[EM] No evidence that IRV doesn't fail. Reasons why it must.

Eric Gorr eric at ericgorr.net
Fri Jan 23 11:52:06 PST 2004

At 1:28 PM -0600 1/23/04, Paul Kislanko wrote:
>Eric wrote:
>>Consider the case of a polarizing issue, such as Abortion. To
>>those on either side, their last place vote will matter just as
>>much as their first place vote. Even their middle preferences
>  >will matter greatly as it puts a buffer between the viewpoint
>>they agree with and the viewpoint the simply hate.
>There are a lot of implicit assumptions here about which voting method is
>being used. You are assuming that fully ranked ballots are being used

I have made no such assumption.

Pretend that Candidate A is pro-aborition. Candidate N is 
anti-aborition. The voter could easily rank:

   A > B = ... = M > N

If the voter sees no relative difference of candidates B - M, there 
is no need to fully rank them.

Still, all preferences matter.

>assuming that reading the ballots backwards implies a "dislike" function the
>same way that reading it forward implies a "like" function.

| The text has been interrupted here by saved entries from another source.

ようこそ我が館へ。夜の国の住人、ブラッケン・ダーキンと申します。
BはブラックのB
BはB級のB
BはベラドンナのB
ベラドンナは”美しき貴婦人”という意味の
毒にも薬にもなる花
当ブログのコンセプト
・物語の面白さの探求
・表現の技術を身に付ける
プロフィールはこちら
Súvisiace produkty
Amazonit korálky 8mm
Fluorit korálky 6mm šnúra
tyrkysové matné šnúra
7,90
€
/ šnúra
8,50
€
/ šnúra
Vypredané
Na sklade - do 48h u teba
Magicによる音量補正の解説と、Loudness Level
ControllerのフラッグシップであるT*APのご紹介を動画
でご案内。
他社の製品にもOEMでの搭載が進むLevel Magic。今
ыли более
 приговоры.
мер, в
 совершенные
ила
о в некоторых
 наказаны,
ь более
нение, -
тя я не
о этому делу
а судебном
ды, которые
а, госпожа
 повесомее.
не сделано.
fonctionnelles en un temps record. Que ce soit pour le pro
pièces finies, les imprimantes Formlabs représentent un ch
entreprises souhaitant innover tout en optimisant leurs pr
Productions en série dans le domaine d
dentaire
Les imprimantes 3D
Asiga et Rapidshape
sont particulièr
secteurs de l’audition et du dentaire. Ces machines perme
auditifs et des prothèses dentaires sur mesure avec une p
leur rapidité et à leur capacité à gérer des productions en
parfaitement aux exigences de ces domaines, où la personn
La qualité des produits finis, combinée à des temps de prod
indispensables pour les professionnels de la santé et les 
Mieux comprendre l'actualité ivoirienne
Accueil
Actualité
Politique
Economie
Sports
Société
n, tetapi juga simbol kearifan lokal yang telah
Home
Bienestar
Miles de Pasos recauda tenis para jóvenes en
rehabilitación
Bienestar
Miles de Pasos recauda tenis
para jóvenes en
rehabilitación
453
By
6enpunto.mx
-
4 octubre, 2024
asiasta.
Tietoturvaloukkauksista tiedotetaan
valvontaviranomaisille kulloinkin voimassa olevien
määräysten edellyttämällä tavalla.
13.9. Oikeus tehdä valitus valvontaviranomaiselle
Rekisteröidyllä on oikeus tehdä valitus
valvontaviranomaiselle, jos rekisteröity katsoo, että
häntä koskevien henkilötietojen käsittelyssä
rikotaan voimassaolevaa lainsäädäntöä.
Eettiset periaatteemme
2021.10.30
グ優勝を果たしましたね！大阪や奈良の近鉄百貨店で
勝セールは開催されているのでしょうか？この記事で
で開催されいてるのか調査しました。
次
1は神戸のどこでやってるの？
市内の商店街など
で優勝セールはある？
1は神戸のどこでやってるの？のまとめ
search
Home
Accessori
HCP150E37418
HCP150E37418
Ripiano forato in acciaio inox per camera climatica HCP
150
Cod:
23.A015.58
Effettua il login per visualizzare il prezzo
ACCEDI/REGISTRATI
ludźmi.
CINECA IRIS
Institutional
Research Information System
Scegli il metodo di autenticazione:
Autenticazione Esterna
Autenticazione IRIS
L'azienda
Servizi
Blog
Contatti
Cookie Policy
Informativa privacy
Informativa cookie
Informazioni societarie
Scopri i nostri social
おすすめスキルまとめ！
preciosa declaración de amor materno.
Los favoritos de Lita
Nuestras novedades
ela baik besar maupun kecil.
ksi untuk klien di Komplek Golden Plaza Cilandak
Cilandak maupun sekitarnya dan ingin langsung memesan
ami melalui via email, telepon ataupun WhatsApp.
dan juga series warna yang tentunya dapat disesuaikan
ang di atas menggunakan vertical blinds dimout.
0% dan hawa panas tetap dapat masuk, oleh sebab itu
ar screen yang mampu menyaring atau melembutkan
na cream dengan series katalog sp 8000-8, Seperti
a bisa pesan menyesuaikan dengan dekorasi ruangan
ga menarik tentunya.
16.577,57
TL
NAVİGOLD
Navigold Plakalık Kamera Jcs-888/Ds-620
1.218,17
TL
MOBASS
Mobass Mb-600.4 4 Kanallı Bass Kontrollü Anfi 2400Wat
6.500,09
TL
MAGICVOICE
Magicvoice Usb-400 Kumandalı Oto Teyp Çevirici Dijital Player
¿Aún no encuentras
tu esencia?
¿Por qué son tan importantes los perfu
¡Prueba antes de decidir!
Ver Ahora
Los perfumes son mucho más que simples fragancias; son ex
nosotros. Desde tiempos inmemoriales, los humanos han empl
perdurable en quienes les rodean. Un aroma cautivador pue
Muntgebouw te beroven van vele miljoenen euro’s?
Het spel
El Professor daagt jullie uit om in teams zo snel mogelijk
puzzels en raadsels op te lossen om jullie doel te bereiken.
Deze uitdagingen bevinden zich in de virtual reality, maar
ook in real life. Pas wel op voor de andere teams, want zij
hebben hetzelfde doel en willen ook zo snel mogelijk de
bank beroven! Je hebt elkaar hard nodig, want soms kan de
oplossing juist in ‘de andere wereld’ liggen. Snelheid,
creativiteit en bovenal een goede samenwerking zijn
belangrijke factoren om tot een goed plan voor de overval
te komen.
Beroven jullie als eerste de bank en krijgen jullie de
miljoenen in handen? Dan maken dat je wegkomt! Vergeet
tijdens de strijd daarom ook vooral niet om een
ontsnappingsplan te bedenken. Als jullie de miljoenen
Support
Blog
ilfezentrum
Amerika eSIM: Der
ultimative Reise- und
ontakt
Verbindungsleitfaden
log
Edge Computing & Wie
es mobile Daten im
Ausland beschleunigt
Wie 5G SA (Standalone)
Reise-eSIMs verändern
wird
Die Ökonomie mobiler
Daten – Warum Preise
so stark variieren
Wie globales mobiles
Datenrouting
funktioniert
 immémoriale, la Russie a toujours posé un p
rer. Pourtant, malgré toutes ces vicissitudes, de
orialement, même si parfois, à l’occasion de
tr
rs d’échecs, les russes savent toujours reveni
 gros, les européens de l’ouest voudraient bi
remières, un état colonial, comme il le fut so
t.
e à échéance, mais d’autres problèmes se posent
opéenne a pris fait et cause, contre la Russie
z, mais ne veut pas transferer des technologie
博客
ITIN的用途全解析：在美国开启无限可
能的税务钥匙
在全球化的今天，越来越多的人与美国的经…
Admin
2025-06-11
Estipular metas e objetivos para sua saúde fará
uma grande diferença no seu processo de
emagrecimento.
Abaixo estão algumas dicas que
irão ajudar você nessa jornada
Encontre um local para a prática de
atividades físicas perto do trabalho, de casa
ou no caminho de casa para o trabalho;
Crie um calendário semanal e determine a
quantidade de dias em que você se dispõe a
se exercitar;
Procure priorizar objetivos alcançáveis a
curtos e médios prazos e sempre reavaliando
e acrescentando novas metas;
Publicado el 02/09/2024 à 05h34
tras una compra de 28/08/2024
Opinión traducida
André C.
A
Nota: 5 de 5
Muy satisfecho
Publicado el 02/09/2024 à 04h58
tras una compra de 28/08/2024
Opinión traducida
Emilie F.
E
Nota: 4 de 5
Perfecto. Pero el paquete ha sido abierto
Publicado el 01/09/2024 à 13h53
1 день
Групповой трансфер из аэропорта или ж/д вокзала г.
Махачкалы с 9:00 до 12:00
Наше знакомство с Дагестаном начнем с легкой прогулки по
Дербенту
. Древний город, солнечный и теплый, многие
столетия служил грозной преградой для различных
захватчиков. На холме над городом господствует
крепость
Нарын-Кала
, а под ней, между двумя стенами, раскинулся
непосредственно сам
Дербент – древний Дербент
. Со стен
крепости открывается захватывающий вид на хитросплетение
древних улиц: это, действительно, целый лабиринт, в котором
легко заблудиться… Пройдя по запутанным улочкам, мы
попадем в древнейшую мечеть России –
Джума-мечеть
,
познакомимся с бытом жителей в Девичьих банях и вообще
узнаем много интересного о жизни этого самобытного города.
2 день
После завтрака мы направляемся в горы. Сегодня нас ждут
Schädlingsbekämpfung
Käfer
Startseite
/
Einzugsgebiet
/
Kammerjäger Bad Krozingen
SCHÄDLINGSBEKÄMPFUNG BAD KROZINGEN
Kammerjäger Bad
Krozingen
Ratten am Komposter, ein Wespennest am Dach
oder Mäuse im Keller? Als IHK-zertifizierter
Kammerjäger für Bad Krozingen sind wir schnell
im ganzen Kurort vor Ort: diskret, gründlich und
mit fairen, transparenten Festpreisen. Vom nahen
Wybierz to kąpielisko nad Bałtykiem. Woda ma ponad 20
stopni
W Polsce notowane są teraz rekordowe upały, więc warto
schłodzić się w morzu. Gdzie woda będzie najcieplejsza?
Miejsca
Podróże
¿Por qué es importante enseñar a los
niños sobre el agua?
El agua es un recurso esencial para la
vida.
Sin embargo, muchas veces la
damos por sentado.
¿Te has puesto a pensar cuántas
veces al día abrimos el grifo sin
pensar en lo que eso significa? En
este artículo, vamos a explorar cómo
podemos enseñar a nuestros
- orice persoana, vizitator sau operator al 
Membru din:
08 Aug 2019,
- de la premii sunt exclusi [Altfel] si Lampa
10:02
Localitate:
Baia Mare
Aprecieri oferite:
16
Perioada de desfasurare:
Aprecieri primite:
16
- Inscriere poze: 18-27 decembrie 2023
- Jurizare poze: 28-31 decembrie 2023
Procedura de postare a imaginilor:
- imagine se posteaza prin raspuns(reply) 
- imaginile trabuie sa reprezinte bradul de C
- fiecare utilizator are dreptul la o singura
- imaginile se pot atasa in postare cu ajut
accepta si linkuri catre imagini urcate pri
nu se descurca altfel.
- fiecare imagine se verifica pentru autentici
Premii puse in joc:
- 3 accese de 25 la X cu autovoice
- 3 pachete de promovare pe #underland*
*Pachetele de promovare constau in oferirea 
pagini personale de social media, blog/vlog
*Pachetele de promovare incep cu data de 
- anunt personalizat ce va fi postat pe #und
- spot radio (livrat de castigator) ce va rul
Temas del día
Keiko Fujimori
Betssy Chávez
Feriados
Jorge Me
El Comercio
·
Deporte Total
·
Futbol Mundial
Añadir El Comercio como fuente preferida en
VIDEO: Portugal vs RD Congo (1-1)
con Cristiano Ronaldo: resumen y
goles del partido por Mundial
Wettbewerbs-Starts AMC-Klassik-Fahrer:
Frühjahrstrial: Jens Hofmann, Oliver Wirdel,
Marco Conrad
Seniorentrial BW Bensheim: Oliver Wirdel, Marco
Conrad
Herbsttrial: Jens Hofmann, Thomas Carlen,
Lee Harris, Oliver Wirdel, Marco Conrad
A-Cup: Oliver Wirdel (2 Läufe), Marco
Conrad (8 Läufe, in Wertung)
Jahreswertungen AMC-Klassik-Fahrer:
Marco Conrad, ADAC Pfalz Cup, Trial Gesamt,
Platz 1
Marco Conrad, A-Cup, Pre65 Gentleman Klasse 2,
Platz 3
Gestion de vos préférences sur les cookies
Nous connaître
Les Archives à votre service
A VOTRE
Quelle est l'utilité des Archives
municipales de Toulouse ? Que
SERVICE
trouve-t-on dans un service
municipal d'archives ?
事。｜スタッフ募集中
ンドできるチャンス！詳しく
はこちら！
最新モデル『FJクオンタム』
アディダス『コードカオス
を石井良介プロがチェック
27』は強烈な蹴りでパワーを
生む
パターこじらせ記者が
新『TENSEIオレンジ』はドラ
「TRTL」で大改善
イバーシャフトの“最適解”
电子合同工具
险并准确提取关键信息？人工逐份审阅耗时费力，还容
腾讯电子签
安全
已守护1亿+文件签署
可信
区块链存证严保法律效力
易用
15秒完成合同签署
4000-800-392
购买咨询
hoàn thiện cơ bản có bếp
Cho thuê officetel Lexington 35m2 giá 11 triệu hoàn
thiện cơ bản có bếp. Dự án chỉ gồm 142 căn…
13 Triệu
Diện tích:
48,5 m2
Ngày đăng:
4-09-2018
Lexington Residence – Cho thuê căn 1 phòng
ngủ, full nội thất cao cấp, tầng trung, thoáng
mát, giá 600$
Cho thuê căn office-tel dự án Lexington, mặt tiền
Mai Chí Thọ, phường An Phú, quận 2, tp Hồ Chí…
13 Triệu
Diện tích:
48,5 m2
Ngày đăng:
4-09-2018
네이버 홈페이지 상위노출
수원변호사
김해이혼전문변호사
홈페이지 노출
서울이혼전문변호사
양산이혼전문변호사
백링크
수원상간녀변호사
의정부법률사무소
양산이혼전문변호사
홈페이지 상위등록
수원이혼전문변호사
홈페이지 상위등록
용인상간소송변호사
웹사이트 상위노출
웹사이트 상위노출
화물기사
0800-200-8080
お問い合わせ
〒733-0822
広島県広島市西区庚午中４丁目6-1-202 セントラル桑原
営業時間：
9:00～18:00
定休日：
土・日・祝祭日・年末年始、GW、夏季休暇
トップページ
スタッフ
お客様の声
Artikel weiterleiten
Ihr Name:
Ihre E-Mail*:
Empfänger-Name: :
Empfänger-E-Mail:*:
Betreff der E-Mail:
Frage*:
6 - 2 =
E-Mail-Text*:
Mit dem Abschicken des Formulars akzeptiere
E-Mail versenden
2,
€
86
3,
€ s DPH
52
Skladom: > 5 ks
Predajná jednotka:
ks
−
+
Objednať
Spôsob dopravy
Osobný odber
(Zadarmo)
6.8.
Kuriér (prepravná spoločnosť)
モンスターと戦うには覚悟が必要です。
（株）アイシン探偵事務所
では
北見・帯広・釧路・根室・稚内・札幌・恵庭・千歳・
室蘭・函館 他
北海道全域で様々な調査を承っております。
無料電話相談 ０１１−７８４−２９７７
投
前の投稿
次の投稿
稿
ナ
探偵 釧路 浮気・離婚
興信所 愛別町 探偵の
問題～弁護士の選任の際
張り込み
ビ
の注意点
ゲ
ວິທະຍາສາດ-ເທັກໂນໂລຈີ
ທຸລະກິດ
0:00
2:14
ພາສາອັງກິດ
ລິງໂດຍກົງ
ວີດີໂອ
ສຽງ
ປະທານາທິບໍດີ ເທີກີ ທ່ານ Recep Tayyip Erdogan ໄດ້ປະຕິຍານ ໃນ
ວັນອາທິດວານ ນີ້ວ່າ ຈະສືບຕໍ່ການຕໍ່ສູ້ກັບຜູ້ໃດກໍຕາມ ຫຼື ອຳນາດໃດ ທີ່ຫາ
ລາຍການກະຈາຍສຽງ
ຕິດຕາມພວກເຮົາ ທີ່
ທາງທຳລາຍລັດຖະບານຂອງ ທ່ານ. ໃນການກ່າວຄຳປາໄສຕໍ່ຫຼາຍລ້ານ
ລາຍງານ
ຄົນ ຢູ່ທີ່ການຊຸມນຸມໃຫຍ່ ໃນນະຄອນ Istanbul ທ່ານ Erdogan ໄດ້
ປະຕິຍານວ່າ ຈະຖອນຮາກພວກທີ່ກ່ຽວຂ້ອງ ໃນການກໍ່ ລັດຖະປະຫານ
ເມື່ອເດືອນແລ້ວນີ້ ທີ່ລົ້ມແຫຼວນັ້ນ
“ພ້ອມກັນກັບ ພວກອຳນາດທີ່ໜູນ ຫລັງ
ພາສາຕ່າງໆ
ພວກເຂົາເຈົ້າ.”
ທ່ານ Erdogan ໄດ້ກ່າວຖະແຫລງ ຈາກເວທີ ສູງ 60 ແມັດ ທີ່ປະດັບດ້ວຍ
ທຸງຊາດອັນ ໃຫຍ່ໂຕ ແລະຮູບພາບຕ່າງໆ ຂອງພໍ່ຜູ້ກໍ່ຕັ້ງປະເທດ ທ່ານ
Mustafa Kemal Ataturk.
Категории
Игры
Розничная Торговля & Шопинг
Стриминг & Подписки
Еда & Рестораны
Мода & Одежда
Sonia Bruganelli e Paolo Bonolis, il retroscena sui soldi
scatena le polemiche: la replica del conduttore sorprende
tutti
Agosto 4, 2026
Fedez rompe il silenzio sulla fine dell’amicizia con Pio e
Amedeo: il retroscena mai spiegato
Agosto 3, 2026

This is simply what ranked ballots are. The alternatives are ranked 
by a voter from most to least liked.

>That would only be the case when every voter ranks all candidates, and every
>voter has been told that who they rank last matters.

A full ranking is implied even when the voter truncates. For example,

   A > B > C > D = ... = N

Is the equivalent to:

   A > B > C

and we still have the function you describe.

>No voter I know wants to go to that much trouble.

There is no need to.

>"Which do you like the most" gets to be a harder question after two or three

which is why one allows a voter to rank alternatives as being equivalent.